Takata Details Results of Airbag Inflator Failure Tests
Takata Corp., which acknowledged this week that 34 million of its airbag inflators in the U.S. should be replaced, reports 0.9% of the devices it retrieved in recent months from already recalled vehicles exploded when later triggered in its lab tests.
Takata Corp., which acknowledged this week that 34 million of its airbag inflators in the U.S. should be replaced, reports 0.9% of the devices it retrieved in recent months from already recalled vehicles exploded when later triggered in its lab tests.

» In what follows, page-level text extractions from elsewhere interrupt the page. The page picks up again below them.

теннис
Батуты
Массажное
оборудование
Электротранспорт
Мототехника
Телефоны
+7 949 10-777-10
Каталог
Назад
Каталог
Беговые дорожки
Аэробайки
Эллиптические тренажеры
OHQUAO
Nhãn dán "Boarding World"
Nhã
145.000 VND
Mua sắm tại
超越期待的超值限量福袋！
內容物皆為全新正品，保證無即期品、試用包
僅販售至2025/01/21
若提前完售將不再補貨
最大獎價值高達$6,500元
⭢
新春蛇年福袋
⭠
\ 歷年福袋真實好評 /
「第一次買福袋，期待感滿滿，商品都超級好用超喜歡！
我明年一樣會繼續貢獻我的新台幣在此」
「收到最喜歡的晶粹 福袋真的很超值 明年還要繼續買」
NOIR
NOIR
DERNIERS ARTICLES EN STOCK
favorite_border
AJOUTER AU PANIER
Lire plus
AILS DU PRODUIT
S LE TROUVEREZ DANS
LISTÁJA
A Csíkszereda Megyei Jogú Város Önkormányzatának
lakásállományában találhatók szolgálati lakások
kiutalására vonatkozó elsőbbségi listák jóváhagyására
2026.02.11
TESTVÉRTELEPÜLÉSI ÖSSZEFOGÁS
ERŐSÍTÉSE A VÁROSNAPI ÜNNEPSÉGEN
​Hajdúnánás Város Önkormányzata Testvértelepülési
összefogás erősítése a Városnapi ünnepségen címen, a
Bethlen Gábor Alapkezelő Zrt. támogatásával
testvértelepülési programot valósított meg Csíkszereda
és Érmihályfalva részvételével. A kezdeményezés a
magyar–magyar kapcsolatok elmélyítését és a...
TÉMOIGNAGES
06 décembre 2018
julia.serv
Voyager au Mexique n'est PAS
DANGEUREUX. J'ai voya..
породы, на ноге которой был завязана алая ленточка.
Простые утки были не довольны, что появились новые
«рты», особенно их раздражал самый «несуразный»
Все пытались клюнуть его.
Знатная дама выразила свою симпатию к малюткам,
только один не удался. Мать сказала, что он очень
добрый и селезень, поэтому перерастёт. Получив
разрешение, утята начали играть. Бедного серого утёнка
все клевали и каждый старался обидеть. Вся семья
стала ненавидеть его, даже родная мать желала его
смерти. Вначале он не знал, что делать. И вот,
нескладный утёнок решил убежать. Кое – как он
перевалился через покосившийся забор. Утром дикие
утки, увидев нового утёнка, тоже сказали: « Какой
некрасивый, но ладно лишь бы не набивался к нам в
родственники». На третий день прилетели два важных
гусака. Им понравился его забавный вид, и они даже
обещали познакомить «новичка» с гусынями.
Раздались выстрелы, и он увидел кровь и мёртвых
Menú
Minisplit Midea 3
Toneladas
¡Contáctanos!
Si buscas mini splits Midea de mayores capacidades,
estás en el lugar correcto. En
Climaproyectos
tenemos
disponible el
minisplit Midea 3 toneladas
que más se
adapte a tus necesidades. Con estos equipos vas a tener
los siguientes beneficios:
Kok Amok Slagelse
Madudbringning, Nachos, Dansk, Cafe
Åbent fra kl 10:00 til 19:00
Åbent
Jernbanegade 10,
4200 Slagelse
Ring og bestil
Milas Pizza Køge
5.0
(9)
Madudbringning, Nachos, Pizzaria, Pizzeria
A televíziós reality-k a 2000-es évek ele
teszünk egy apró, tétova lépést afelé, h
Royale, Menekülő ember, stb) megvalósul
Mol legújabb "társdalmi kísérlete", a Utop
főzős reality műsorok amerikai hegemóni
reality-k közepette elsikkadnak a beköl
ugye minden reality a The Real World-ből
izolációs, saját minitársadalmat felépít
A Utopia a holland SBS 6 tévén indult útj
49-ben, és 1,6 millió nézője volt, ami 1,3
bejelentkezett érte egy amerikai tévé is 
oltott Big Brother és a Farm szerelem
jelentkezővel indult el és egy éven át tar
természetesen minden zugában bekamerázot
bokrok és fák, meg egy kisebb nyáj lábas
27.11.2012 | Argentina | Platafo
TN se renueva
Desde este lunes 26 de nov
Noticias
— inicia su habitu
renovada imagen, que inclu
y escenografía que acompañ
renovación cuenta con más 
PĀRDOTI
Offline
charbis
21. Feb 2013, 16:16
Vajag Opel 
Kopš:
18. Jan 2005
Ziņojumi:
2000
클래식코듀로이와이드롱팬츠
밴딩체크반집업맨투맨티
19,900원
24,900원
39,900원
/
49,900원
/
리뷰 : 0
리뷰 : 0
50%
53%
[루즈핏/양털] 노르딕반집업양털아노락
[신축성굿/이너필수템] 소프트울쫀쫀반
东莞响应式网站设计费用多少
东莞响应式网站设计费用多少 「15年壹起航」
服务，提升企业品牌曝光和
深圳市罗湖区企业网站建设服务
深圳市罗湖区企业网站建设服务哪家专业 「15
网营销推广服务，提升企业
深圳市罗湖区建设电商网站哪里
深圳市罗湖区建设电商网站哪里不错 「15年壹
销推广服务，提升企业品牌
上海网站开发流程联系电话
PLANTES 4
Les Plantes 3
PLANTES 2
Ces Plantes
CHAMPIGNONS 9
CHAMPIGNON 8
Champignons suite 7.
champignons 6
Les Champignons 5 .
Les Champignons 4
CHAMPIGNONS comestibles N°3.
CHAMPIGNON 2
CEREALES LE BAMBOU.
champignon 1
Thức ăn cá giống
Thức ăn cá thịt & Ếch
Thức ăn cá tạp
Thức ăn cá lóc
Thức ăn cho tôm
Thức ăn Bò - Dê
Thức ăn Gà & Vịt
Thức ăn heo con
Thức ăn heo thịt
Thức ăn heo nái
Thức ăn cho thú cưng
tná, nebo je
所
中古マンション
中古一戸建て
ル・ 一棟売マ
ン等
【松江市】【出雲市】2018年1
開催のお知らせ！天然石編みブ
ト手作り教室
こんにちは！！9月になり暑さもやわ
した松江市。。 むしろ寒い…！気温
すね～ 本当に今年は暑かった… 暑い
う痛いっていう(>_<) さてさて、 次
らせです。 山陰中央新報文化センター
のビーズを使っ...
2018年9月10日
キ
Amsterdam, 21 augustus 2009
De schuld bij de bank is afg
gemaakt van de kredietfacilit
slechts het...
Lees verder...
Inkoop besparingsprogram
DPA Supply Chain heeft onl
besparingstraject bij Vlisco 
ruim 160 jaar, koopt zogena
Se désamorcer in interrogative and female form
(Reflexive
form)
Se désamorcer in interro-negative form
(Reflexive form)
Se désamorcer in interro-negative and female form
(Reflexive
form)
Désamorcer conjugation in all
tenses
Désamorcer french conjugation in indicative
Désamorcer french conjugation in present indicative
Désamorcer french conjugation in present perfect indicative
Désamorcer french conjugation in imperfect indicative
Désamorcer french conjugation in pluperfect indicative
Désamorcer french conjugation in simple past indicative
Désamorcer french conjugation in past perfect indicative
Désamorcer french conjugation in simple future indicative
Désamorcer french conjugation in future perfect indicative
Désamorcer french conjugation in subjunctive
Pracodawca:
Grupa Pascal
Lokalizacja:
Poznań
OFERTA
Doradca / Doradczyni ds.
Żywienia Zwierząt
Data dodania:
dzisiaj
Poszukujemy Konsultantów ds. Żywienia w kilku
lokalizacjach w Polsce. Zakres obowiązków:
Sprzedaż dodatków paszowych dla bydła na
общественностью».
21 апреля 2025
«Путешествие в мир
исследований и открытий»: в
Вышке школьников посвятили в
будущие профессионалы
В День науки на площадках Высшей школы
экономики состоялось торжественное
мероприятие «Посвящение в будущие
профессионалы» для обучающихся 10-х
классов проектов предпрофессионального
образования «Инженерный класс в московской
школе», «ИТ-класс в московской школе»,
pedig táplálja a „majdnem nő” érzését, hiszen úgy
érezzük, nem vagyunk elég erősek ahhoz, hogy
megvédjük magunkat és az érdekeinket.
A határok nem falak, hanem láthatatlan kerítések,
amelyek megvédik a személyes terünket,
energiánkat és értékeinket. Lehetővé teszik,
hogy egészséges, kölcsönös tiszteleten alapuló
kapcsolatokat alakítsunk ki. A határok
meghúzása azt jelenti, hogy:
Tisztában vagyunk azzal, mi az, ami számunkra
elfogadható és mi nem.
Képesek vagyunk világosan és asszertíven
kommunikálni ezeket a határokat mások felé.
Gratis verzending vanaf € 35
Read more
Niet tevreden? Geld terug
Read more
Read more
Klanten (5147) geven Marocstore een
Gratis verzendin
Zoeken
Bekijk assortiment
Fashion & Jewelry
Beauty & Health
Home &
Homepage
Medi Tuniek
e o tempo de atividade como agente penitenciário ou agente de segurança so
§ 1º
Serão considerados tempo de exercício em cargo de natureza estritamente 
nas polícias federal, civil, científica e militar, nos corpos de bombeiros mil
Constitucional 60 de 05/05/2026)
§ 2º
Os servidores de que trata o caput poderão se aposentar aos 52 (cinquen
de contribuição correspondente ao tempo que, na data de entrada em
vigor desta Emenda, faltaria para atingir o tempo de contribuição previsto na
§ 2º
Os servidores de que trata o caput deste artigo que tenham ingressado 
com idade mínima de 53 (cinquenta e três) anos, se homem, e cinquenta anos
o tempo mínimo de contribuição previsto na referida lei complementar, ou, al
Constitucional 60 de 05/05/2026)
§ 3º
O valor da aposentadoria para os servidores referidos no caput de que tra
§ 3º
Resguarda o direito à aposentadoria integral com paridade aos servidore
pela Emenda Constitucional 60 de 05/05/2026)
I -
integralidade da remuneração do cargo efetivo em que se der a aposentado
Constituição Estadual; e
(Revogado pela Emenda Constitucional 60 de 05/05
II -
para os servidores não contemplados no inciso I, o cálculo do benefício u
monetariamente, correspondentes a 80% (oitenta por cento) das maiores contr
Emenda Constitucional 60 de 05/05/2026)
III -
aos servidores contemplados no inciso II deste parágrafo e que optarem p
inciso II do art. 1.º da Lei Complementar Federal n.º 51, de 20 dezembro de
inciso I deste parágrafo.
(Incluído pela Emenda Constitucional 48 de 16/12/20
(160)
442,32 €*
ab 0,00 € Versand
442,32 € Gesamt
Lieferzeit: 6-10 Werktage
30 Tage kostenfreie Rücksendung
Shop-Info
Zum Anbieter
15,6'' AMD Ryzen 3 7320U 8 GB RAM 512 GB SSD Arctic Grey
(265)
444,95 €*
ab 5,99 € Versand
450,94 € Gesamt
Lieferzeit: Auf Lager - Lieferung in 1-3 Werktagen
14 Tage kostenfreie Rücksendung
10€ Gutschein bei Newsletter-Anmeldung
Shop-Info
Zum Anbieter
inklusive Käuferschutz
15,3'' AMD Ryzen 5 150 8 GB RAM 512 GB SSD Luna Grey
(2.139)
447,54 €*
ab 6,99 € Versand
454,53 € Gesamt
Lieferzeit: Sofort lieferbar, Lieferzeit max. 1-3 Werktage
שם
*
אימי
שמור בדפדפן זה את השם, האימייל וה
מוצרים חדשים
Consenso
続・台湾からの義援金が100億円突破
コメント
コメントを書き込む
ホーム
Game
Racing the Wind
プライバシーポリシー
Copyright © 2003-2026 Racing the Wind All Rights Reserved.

Takata has detailed results of its own tests of 30,800 inflators in four reports to the National Highway Traffic Safety Administration. The analyses describe three passenger-side inflator types and three variants of a driver-side inflator.
Failure rates ranged from 2.2% for one passenger-side inflator design the company supplied to General Motors, Honda and Toyota to 0.07% for three variants of a driver-side inflator system sold to BMW, Chrysler, Ford, Honda and Mazda. A fourth variant experienced no ruptures.
Takata has said high humidity is a factor in the failures. It reports all but two inflators that exploded in its tests came from vehicles that spent most or all their service lives in high humidity climates.
But neither Takata nor any other investigation has yet pinpointed the root cause of the failures. To complicate matters, Takata's tests show the failure rate of a given inflator design varies for unknown reasons by the type of vehicle in which they were installed.
The company says it is aware of 84 ruptures that occurred in vehicles on the road, including 15 in models not yet recalled. Of the total, 63 malfunctions involved driver-side Takata inflators and 21 were the company's passenger-side devices. The inflators were between 8 and 11.5 years old.